Assigned task - In the data below, how many lines contain the string "also"? Give only the number.

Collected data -
Segment Open
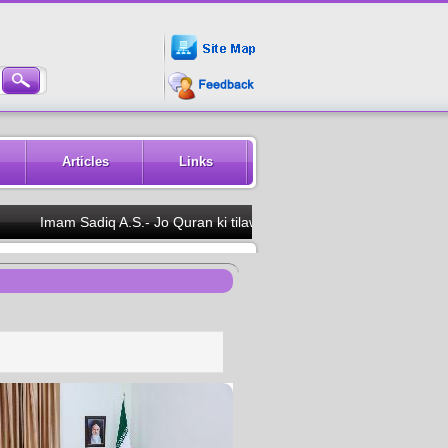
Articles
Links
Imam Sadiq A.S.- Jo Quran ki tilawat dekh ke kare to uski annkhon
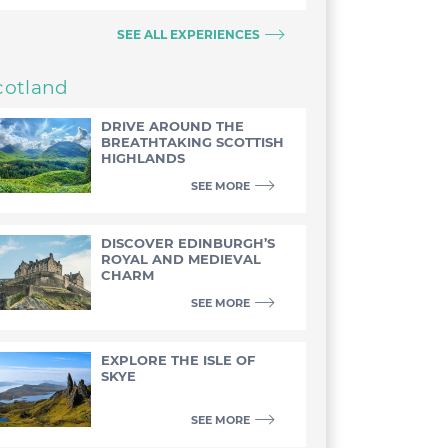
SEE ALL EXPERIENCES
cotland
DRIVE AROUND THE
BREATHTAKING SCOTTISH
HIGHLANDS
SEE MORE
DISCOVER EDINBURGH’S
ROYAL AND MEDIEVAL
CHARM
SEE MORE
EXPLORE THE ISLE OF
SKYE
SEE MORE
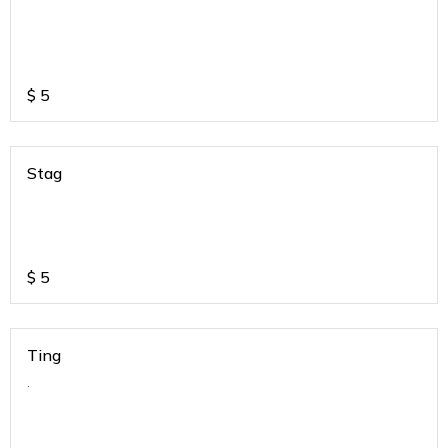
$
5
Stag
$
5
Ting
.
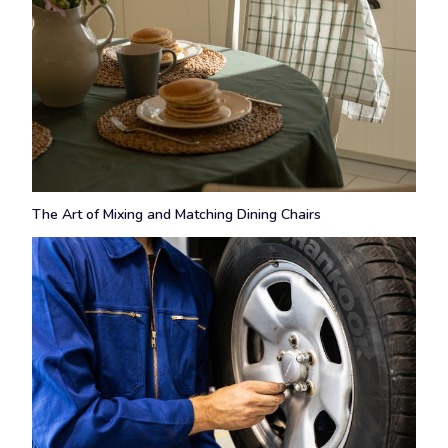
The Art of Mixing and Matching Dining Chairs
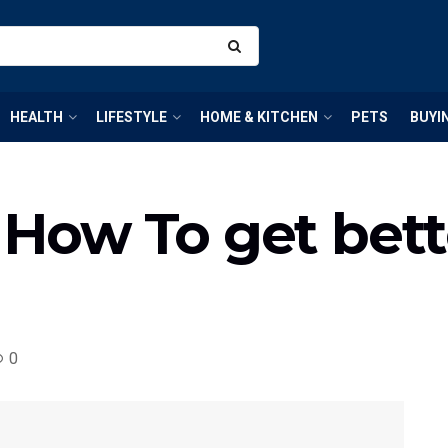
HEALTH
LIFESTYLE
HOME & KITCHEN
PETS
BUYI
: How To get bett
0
Segment Closed
Segment Open
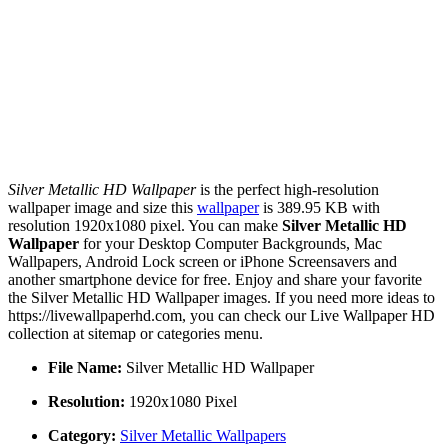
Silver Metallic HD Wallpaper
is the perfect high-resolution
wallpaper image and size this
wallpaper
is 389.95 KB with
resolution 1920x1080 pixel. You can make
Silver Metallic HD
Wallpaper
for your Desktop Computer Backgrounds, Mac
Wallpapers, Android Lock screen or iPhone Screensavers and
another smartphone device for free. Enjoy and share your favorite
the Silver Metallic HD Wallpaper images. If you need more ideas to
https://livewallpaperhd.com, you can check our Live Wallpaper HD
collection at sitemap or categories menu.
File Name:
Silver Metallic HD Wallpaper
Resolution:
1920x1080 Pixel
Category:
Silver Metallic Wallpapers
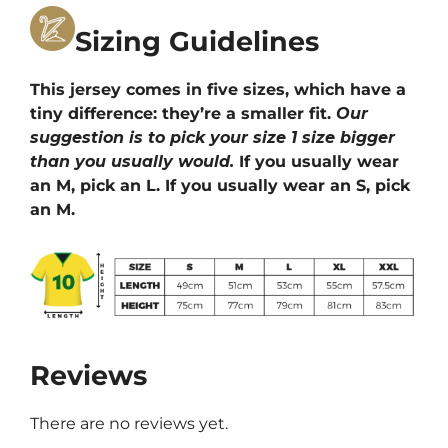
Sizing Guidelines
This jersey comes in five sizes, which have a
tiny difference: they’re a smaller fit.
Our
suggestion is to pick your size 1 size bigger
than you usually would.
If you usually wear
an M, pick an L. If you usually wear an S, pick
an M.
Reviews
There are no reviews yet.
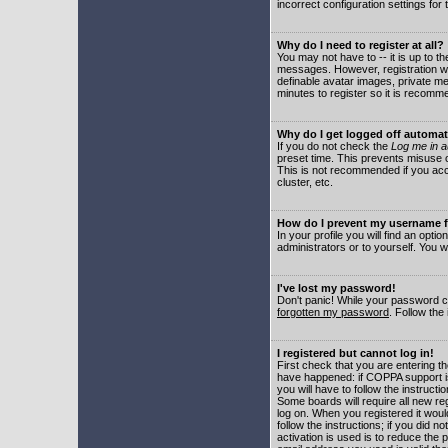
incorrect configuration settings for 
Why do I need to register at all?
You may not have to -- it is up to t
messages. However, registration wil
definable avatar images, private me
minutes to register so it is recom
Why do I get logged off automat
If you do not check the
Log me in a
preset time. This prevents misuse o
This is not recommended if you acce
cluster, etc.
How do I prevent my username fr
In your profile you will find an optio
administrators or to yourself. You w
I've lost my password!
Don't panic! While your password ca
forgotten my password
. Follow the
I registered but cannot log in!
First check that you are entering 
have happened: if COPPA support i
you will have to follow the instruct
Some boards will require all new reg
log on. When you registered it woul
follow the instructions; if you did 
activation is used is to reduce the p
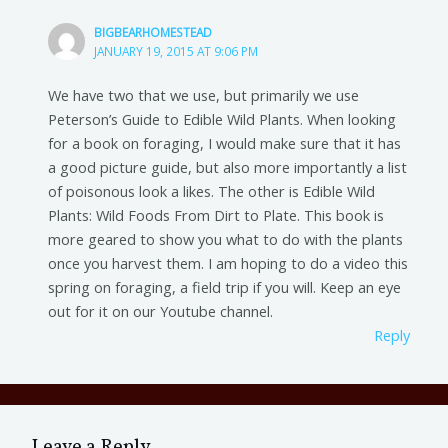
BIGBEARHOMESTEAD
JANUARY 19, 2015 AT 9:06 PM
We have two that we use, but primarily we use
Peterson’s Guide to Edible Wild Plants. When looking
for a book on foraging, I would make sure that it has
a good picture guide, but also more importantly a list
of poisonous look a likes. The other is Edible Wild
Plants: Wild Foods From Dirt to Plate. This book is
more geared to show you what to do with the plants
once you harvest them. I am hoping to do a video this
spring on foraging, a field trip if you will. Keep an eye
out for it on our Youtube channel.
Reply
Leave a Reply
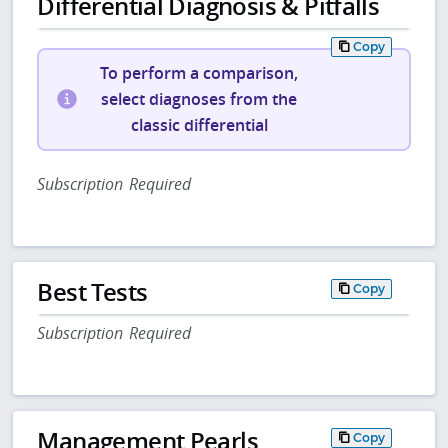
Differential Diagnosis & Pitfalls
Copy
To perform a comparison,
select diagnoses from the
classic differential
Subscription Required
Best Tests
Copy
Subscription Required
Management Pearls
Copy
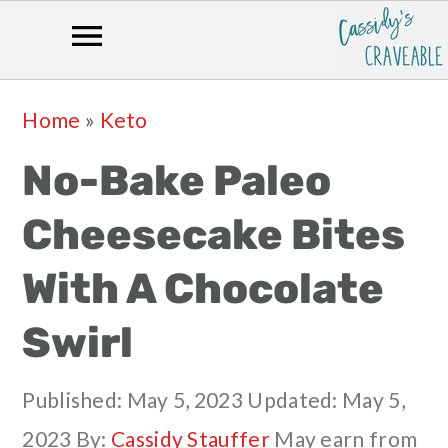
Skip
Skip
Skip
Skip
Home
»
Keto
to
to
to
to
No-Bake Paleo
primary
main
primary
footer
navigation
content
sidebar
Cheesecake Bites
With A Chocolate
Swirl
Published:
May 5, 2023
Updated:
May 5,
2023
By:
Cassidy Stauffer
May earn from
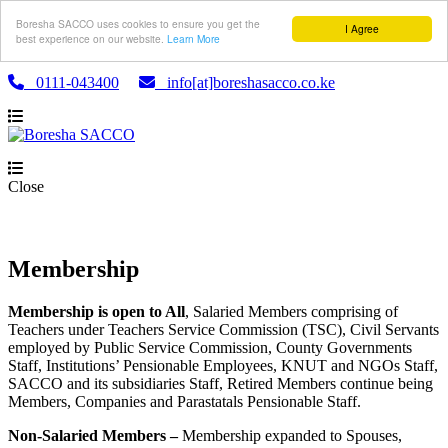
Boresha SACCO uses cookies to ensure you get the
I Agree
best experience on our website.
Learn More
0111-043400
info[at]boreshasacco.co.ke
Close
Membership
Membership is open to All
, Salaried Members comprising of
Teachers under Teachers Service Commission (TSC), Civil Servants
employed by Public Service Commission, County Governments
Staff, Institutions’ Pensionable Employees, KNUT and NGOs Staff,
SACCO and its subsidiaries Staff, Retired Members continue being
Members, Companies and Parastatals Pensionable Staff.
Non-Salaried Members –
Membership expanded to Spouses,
Segment Closed
Segment Open
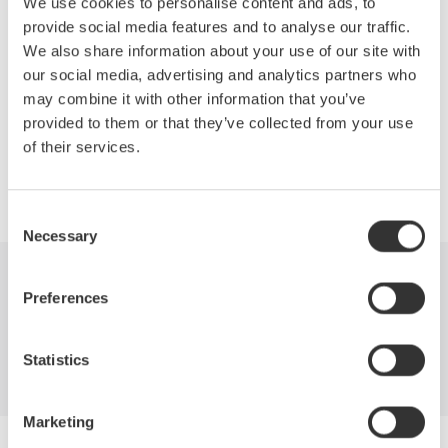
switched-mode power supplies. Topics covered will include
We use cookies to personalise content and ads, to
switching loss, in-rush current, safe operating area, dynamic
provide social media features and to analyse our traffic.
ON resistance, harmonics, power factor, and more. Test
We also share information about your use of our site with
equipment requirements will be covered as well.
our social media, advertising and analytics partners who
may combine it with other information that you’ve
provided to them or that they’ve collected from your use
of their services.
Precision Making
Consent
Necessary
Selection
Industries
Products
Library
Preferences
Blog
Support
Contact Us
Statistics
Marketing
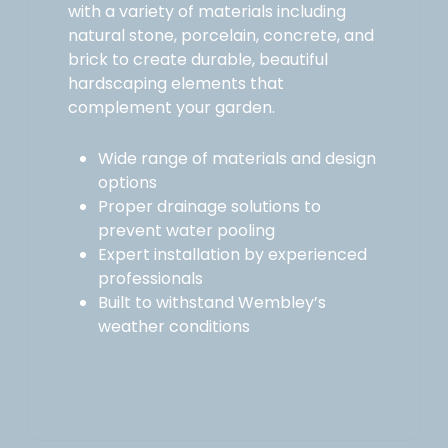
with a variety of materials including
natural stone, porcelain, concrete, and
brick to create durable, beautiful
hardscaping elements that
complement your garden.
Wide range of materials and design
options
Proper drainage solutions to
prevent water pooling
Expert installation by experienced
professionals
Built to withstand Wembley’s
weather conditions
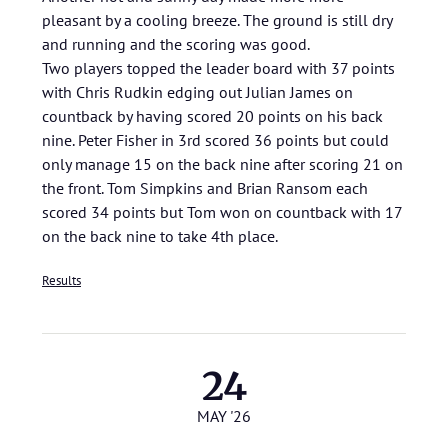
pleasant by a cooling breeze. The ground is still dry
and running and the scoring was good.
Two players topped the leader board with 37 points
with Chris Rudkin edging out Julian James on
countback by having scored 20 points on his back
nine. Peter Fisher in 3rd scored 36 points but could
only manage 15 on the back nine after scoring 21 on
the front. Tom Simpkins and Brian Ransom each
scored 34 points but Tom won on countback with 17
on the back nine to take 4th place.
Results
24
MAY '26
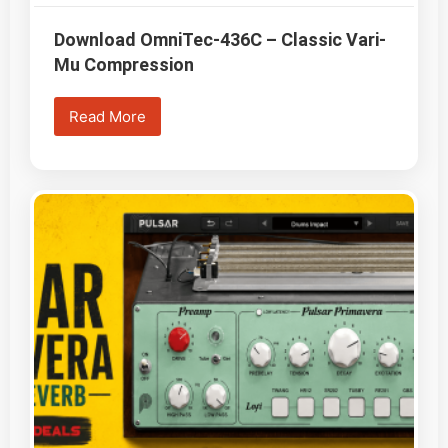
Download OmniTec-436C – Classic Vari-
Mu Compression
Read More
Segment Closed
Reply - 2